The marriage would establish a huge carrier with more than 1,500 aircraft, able to compete head to head with rivals United Airlines and Delta Air Lines.
It would also help lift American parent AMR Corp. from bankruptcy reorganization, where it has been since November 2011.
Following American's emergence from bankruptcy and the execution of the deal, US Airways will hold approximately 28% of the company, with American interests holding the rest, and the fleet will fly under the name American Airlines.
In a statement the companies valued the deal at $11 billion in "implied equity value" and predicted it would result in combined synergies of more than $1 billion.
Company officials characterized the deal as a winner for consumers by establishing a third U.S. airline giant to compete with Delta and United. They expect to complete the merger in the third quarter.
But Standard & Poor's raised doubts about how much greater competitiveness the combined company will have, and meanwhile a leading Washington think tank quickly condemned the merger as a bad deal for consumers.
"The combined airline will have the scale, breadth and capabilities to compete more effectively and profitably in the global marketplace," said US Airways chief executive Doug Parker. "Our combined network will provide a significantly more attractive offering to customers."
The combined airline will offer more than 6,700 daily flights to 336 destinations in 56 countries, according to the companies.
It would assemble fleet of 1,511 mainline and regional aircraft. Combined revenues of $38.7 billion in 2012 would put them slightly ahead of United and Delta.
Company executives said that "there’ll be some opportunities for rationalization" of management and headquarters staff.
But executives said the biggest savings came from combining routes and organizing planes efficiently so that the largest planes go to the busiest routes.

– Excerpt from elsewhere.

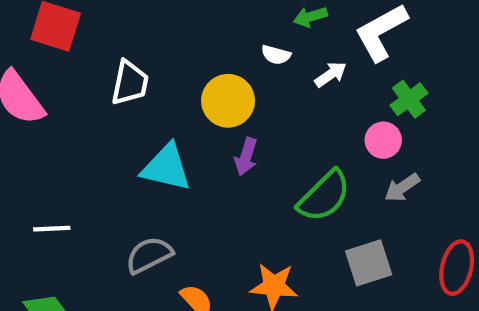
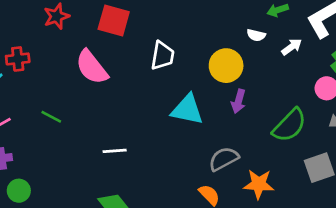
gray semicircle: (149, 255) -> (224, 159), moved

They also touted the combined company's capacity to win back valuable corporate riders who were lured away by other airlines.
The companies also said the deal would strengthen the combined company's competitive presence in the U.S. Northeast, the western part of the U.S. and Latin America.

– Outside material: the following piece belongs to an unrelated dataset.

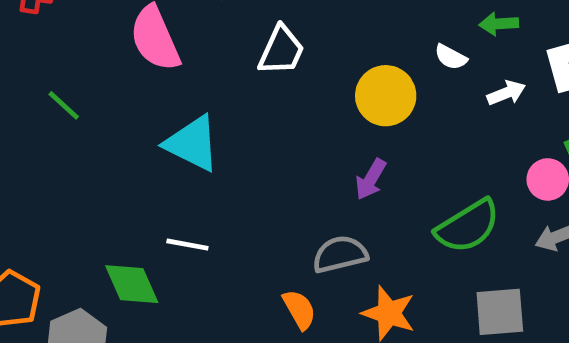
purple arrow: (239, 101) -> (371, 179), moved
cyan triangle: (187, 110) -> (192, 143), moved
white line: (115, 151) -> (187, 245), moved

Some observers have said the deal still leaves American with a relatively weak position in Europe and Asia compared with competitors.
The deal follows a spate of earlier U.S. airline mergers that have reshaped the sector and improved profitability.

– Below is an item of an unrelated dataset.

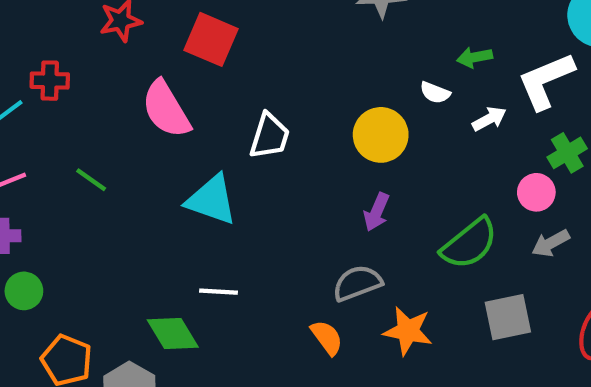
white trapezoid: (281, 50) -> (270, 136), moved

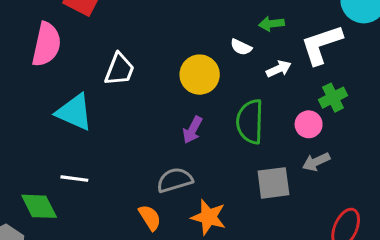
pink semicircle: (166, 109) -> (46, 44), turned -141
green semicircle: (469, 243) -> (250, 122), moved, turned 126
gray square: (508, 317) -> (273, 183), moved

S&P cited "potential revenue synergies" from the deal, but said it believes the route network created by the merger is "not as strong" as those created by recent mergers executed by United and Delta.
Also, S&P warned there will "be likely higher labor costs from signing new contracts with unions to facilitate merging the airlines."
The New American Foundation, a Washington think tank, said airline mergers frequently ill-serve medium-sized cities like St. Louis and Pittsburgh as airlines orient around major domestic and international routes.
"Previous big mergers resulted in higher fares and less service, and unfairly affected some regions of the nation more than others. It is troubling that an essential national service is now governed only by a handful of airline executives, who see themselves as accountable only to shareholders," the foundation said.
Antitrust regulators and a U.S. bankruptcy court must first give their approval before the merger can go forward, as American has been under bankruptcy protection since November 2011.
The idea of an American-US Airways tie-up has been floated since American's bankruptcy filing.
Under the transaction, US Airways chief executive Parker will become CEO of the newly formed company, while American chief executive Tom Horton will serve as chairman of the board through the middle of 2014 before stepping down, sources familiar with the matter said.
"This looks like the end of a surprisingly successful round of US industry restructuring," said Richard Aboulafia, an analyst with the Teal Group Corp.
Projections for 2013 show that the U.S. airline industry in terms of absolute profit would be the healthiest worldwide, said John Thomas, airlines specialist at LEK Consulting.
Parker told CNBC that after the recent wave of mergers, "we're pretty much done" with consolidation.
American has continued to operate under court supervision even as it sought to slash costs by renegotiating wage and benefit deals with its unions.
The two carriers said the merger enjoys the support of several leading unions from the two companies, including pilots associations and representatives of flight attendants.